И если падал ранний снег,

Они цвели на одеяле,

На шалях,

На коврах цвели,

На грубых кошмах Казахстана,

В плену затейников обмана,

В плену у мастеров земли!

Я думаю:

Зачем своё

Укрытое от бурь жильё

Мы любим украшать цветами?

Не для того ль,

Чтоб средь зимы,

Глазами злыми пригорюнясь,

В цветах угадывали мы

Утраченную нами юность?

 

Но для знатного колхозника всё это – пустые речи, ему собственный портрет подавай, да «в красках лестных», и он нисколько не стесняется заказывать художнику своё изображение и советовать ему, что рисовать. Так и власти не нужна поэзия – подавай пользу, политическую выгоду. И власть не просит – требует.

Поэт понимает: не простят ему свободных песен. Он хочет быть вместе со своей страной, но… его лира поёт по-своему.

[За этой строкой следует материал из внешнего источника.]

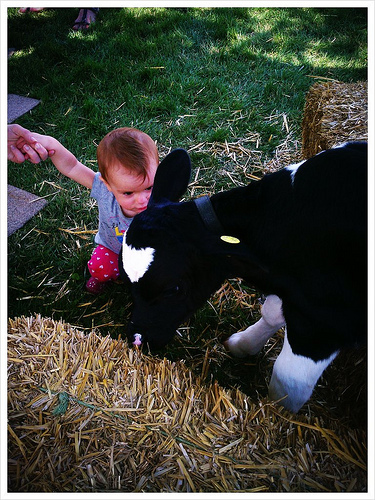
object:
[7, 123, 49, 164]
hand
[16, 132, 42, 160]
hand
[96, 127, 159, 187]
hair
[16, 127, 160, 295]
baby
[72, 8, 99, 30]
feet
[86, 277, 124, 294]
shoes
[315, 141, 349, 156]
spots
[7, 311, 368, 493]
dry grass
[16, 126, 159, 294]
pant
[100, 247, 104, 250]
heart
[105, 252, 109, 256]
heart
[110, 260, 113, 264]
heart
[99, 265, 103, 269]
heart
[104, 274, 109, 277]
heart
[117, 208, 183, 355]
face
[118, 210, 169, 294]
forehead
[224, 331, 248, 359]
hoof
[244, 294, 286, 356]
calf's leg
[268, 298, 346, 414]
front leg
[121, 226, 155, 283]
patch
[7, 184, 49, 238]
carpet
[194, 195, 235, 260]
collar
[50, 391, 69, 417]
piece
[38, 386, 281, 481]
rope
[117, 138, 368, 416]
calf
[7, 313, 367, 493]
hay bale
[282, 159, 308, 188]
spot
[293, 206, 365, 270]
back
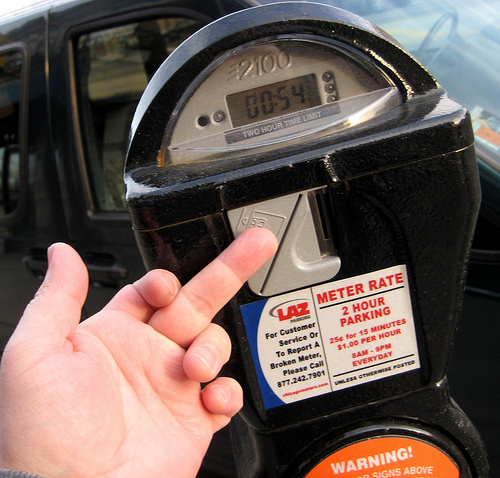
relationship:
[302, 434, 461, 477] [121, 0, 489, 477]
sticker attached to meter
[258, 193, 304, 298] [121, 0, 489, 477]
coin slot part of meter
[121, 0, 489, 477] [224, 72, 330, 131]
meter has time display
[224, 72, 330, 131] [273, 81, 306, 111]
time display shows 54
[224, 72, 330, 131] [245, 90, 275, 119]
time display showing zeroes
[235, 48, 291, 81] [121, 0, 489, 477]
number 2100 on meter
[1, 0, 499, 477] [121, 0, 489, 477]
vehicle behind meter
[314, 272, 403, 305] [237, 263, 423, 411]
meter rate on top of sticker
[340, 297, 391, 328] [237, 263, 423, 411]
2 hour parking on sticker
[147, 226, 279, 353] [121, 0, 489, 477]
middle finger aimed at meter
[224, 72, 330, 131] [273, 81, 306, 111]
time display showing 54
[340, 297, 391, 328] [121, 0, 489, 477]
2 hour parking on meter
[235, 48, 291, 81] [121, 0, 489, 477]
number 2100 on top of meter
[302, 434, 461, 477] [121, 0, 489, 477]
sticker stuck to meter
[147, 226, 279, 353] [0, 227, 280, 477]
middle finger part of hand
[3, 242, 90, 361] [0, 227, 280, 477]
thumb part of hand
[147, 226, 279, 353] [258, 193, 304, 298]
middle finger pointing at coin slot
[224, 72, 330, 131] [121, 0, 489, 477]
time display on meter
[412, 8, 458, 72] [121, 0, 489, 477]
steering wheel behind meter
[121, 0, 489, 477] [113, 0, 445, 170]
meter has top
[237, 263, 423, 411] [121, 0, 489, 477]
sticker stuck to meter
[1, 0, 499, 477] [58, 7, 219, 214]
vehicle has window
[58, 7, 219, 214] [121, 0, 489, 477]
window behind meter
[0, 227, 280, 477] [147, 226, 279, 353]
hand has middle finger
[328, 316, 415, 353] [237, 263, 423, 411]
rates are on sticker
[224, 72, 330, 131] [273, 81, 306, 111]
time display displaying 54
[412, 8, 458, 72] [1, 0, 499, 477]
steering wheel inside of vehicle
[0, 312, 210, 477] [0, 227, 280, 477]
palm part of hand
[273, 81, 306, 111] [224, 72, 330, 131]
54 remaining on time display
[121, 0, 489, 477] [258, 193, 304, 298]
meter has coin slot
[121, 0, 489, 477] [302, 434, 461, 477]
meter has sticker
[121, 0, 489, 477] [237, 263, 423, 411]
meter has sticker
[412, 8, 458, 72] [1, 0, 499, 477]
steering wheel inside vehicle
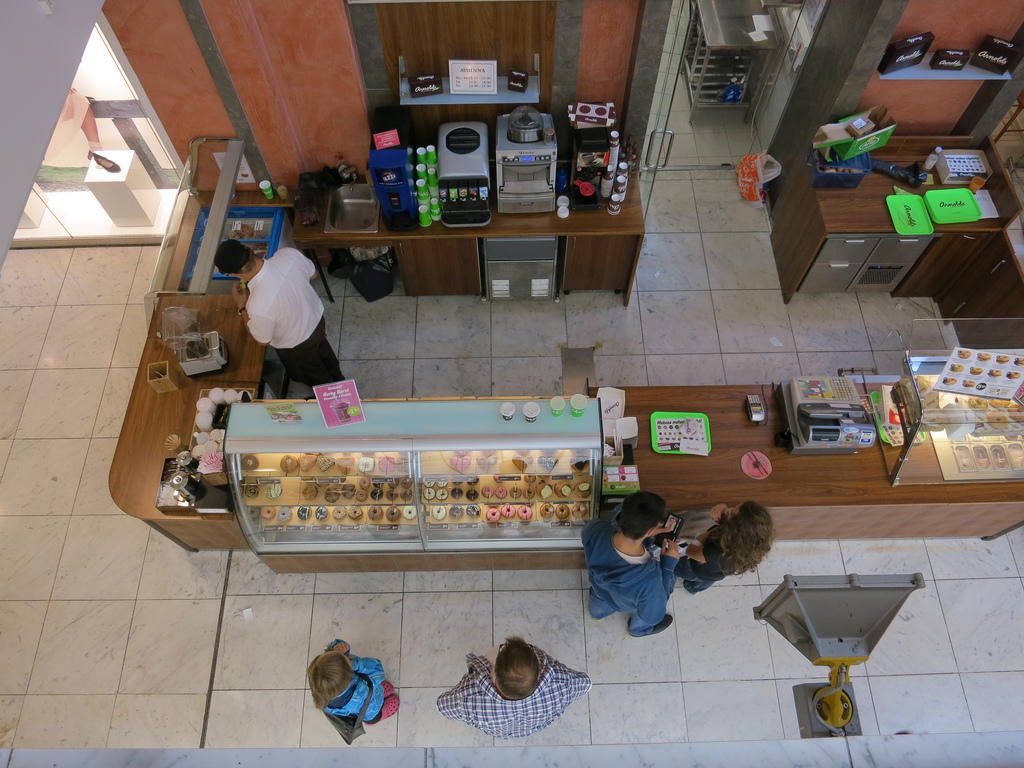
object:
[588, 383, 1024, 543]
counter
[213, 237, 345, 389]
man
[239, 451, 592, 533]
doughnuts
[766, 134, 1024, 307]
desk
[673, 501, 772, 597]
lady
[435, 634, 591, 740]
man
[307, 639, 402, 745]
woman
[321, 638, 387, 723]
shirt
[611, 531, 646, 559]
neck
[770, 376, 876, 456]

Как он ни терзает её порой – у неё свои песни.

 

…Борис Леонидович Пастернак прочитав, спустя многие годы, эту поэму, сказал дочери Павла Васильева Наталье: «Наташенька, я всю ночь читал «Христолюбовские ситцы» и плакал».

Наверное, плакал и о загубленном поэте, и о себе, которого тоже грубо заставляли «перековываться» в соцреалиста, и, конечно, просто – от поэзии.